Modern psychoanalysis is the term used by Hyman Spotnitz to describe the techniques he developed for the treatment of narcissistic (also called preverbal or preoedipal) disorders.

==Theory==
Narcissism is understood (by Spotnitz) as a state in which unexpressed aggression and hostility are trapped within the psychic apparatus with corrosive effects on mind and body. The bottled up aggression is turned against the self by a weak and undeveloped ego that is not capable of handling the stress of hateful feelings. The techniques of modern psychoanalysis are aimed at allowing the ego to direct aggression outward in productive ways and at protecting a fragile ego against the self-attack seen in cases ranging from schizophrenia, depression, and somatization to neurotic forms of self-sabotage. This is accomplished by helping the patient to "say everything."

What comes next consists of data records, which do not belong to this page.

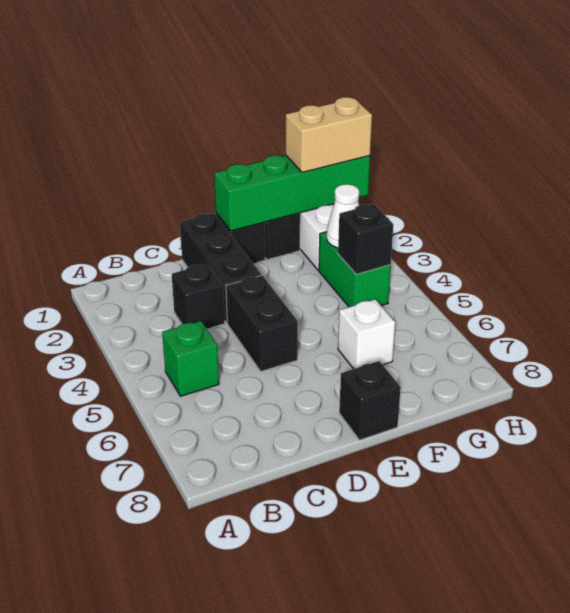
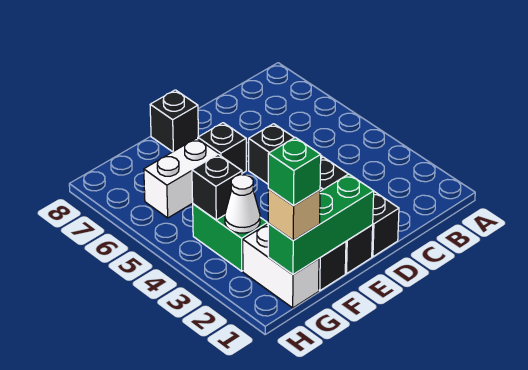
green brick B5 level 1 -> green brick G1 level 4
black brick C3 level 1 -> black brick E6 level 1
green brick E1:H1 level 2 -> green brick E1:G1 level 2
white brick F6 level 1 -> white brick F6:G6 level 1
tan brick G1:H1 level 3 -> tan brick G1 level 3

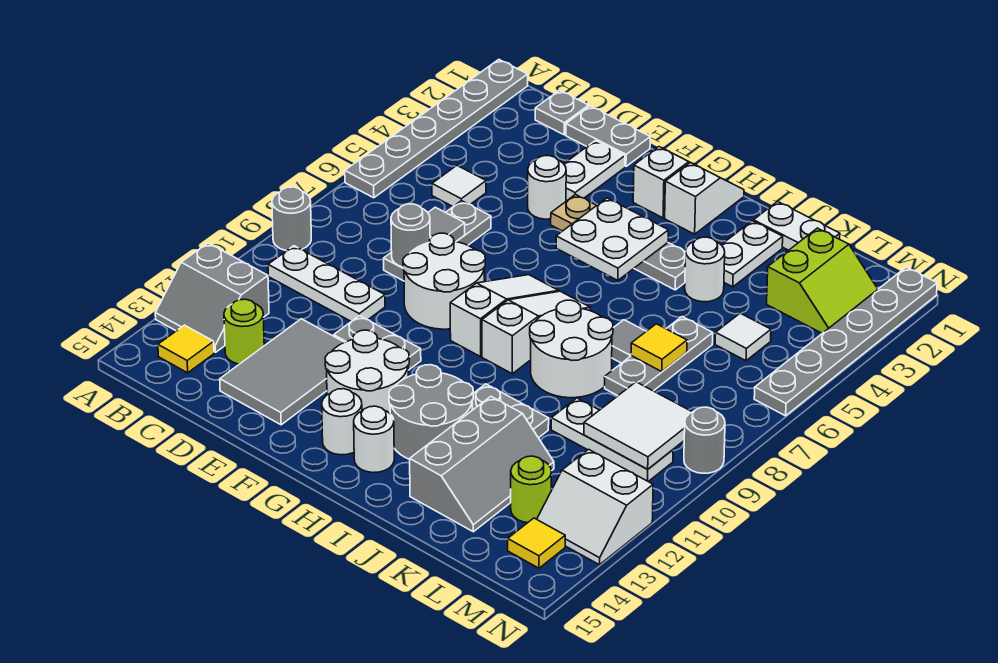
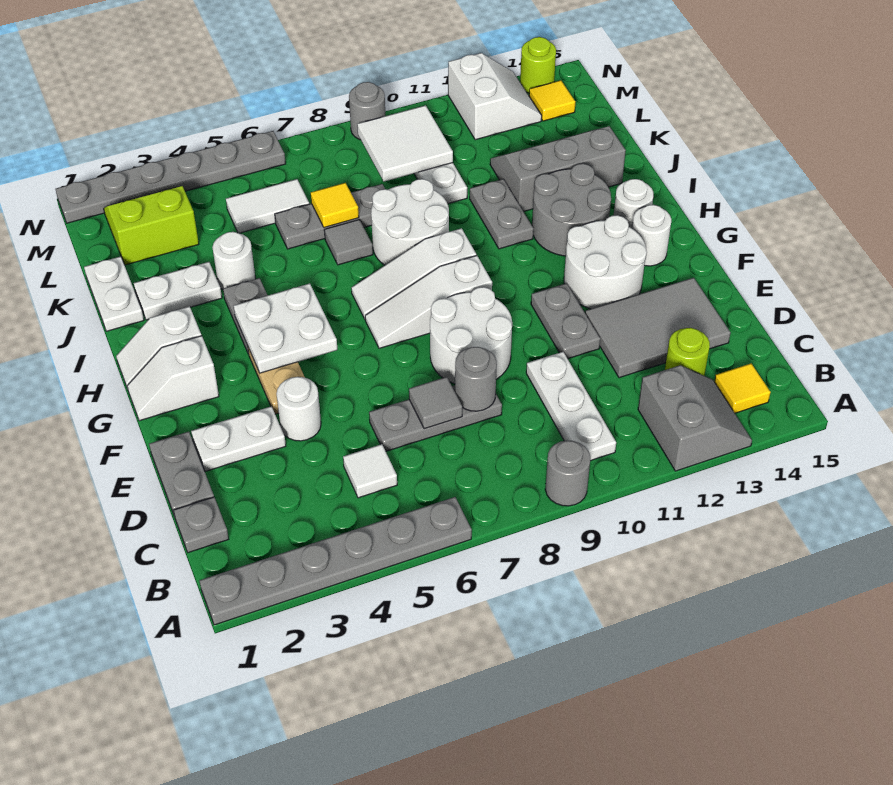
white tile L5 level 1 -> white tile L5:L6 level 1
lime round brick L13 level 1 -> lime round brick N14 level 1

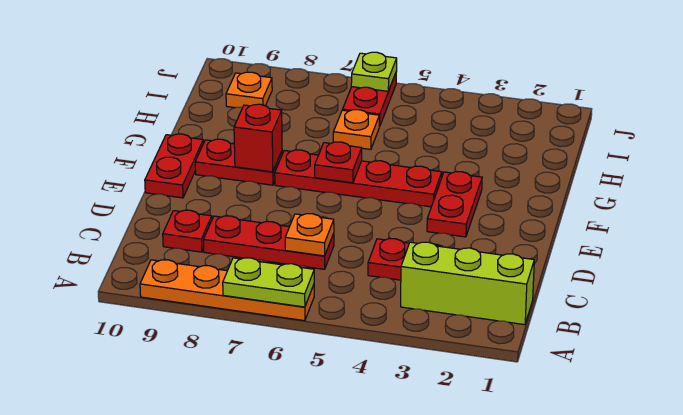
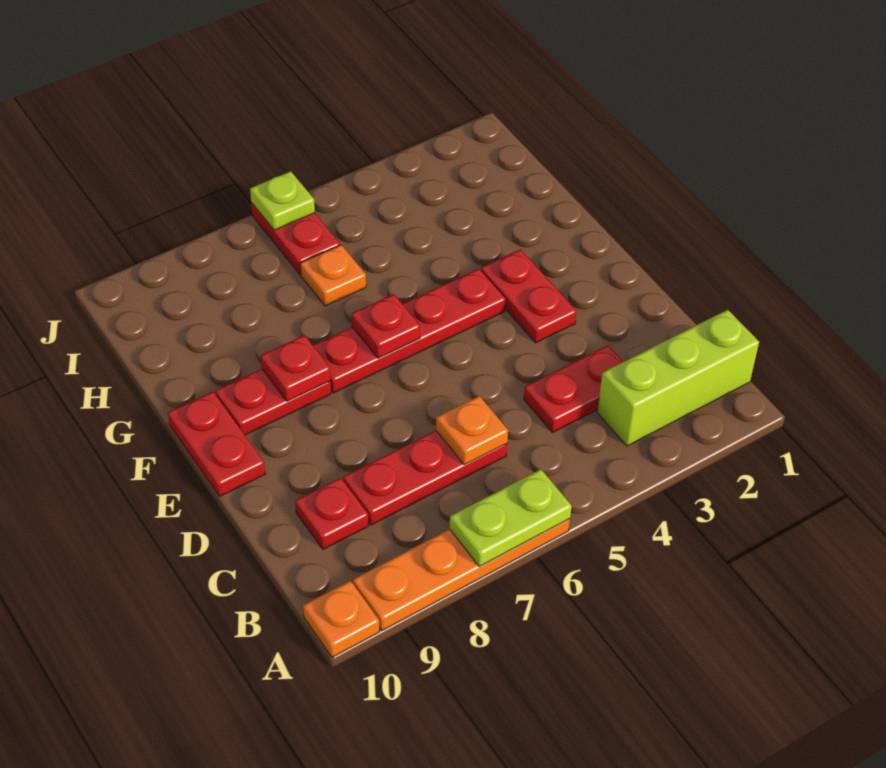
red brick F8 level 2 -> red plate F8 level 2
orange plate I9 level 1 -> orange plate A10 level 1

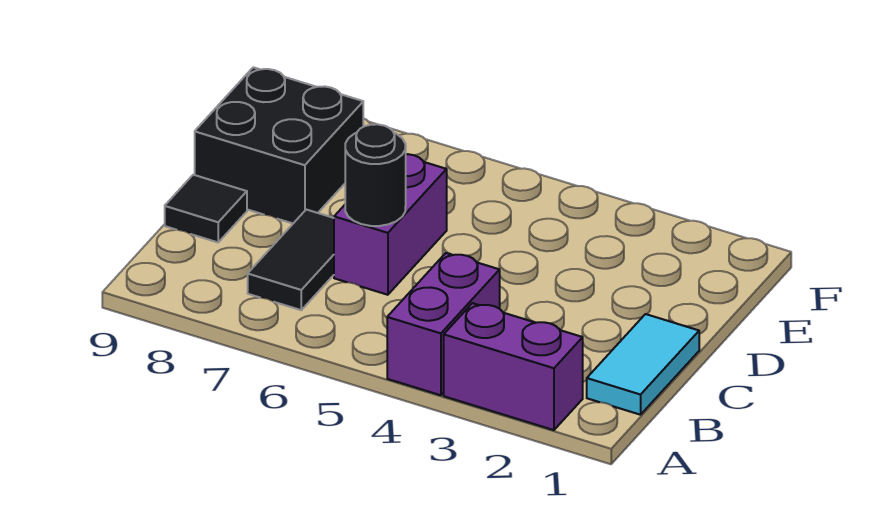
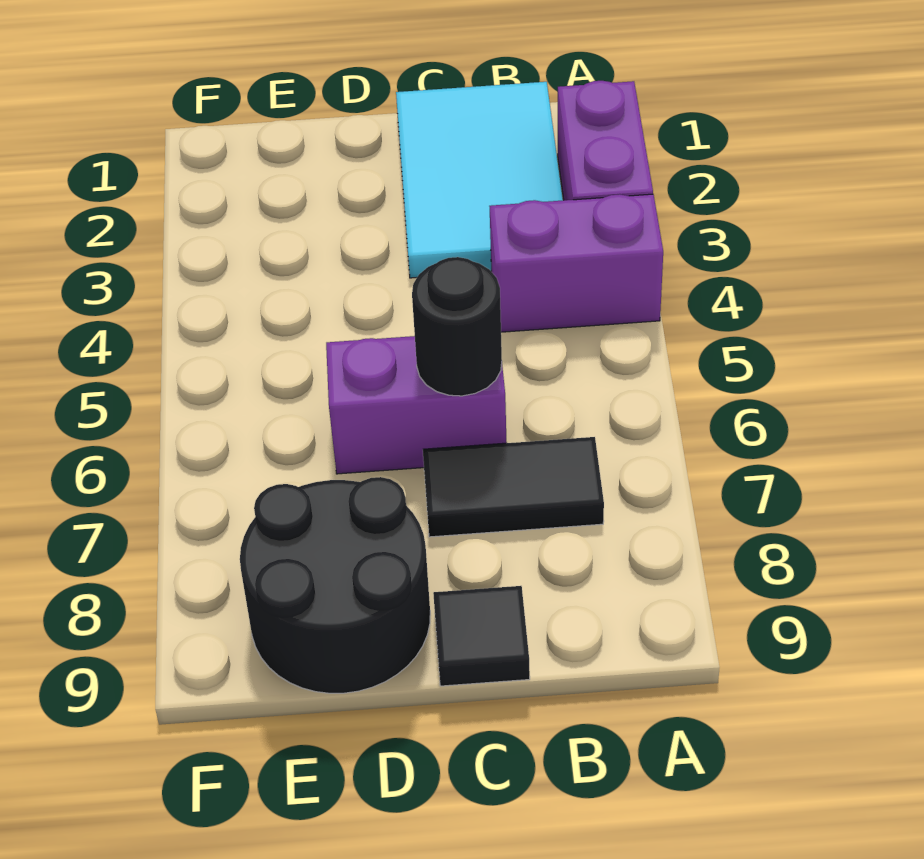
cyan tile B1:C1 level 1 -> cyan tile B1:C3 level 1
black brick D8:E9 level 1 -> black round brick D8:E9 level 1

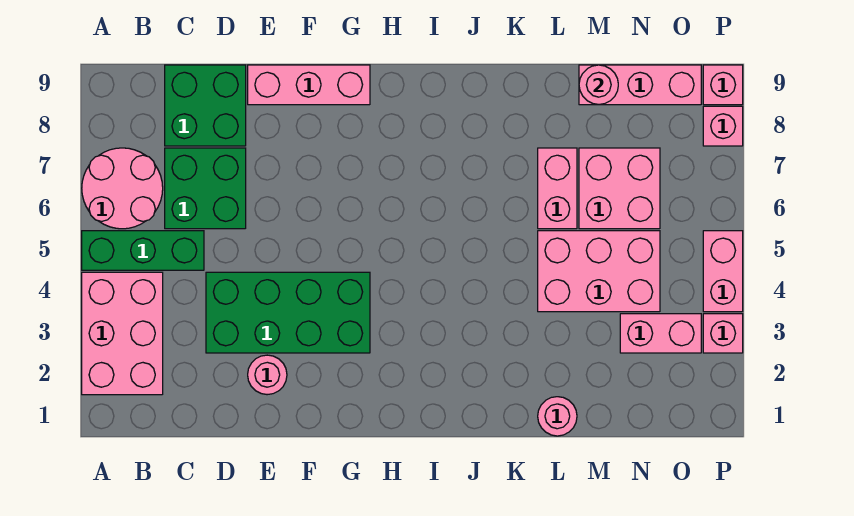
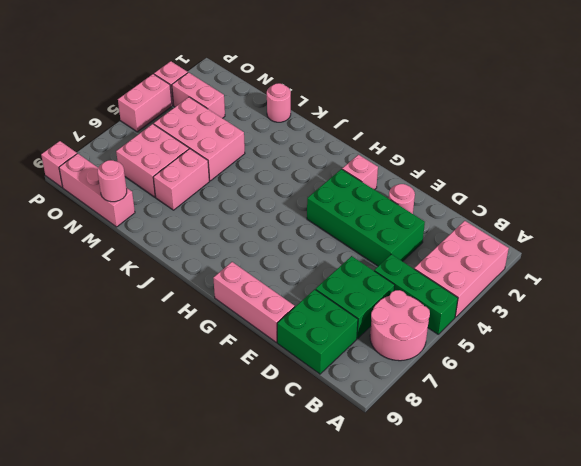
pink brick P8 level 1 -> pink brick G2 level 1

The ego is protected by what is called "object oriented questions." These are questions directed toward the motives of other people rather than the patient, i.e., "What makes her do that?" or, "Why did I do that?” To guide the quality and number of such interventions modern analysts follow the "contact function," the efforts made by the patient to establish some discourse with the analyst. Questions asked by the patient indicate what the patient is ready to talk about and are explored to help the patient say more. Meadow describes the contact function as responding, "’in kind,’ thus replacing subjectively determined timing as used in traditional insight-oriented interpretation with what might be called ‘demand feeding’.

In the interest of helping patients to say everything while functioning at an optimum level, the analyst refrains from interpreting defenses and instead "joins the resistance.” In joining, the analyst conveys acceptance of the patient's thoughts and feelings, stated or unstated, conscious or unconscious. Joining reduces the need for a particular defense by making the patient less defensive.

Although modern analysis forgoes interpretation as the main form of intervention, it retains the classical psychoanalytic focus on transference, countertransference, and resistance. The transference is usually a narcissistic one in which feelings and patterns of defense from the first years of life are revived. The "narcissistic transference" is not so much a projection of figures from the past onto the analyst, as an externalization of parts of the patient's self. Often a benign feeling of oneness with the analyst prevails at the beginning of treatment. Such patients may make little or no contact with the analyst.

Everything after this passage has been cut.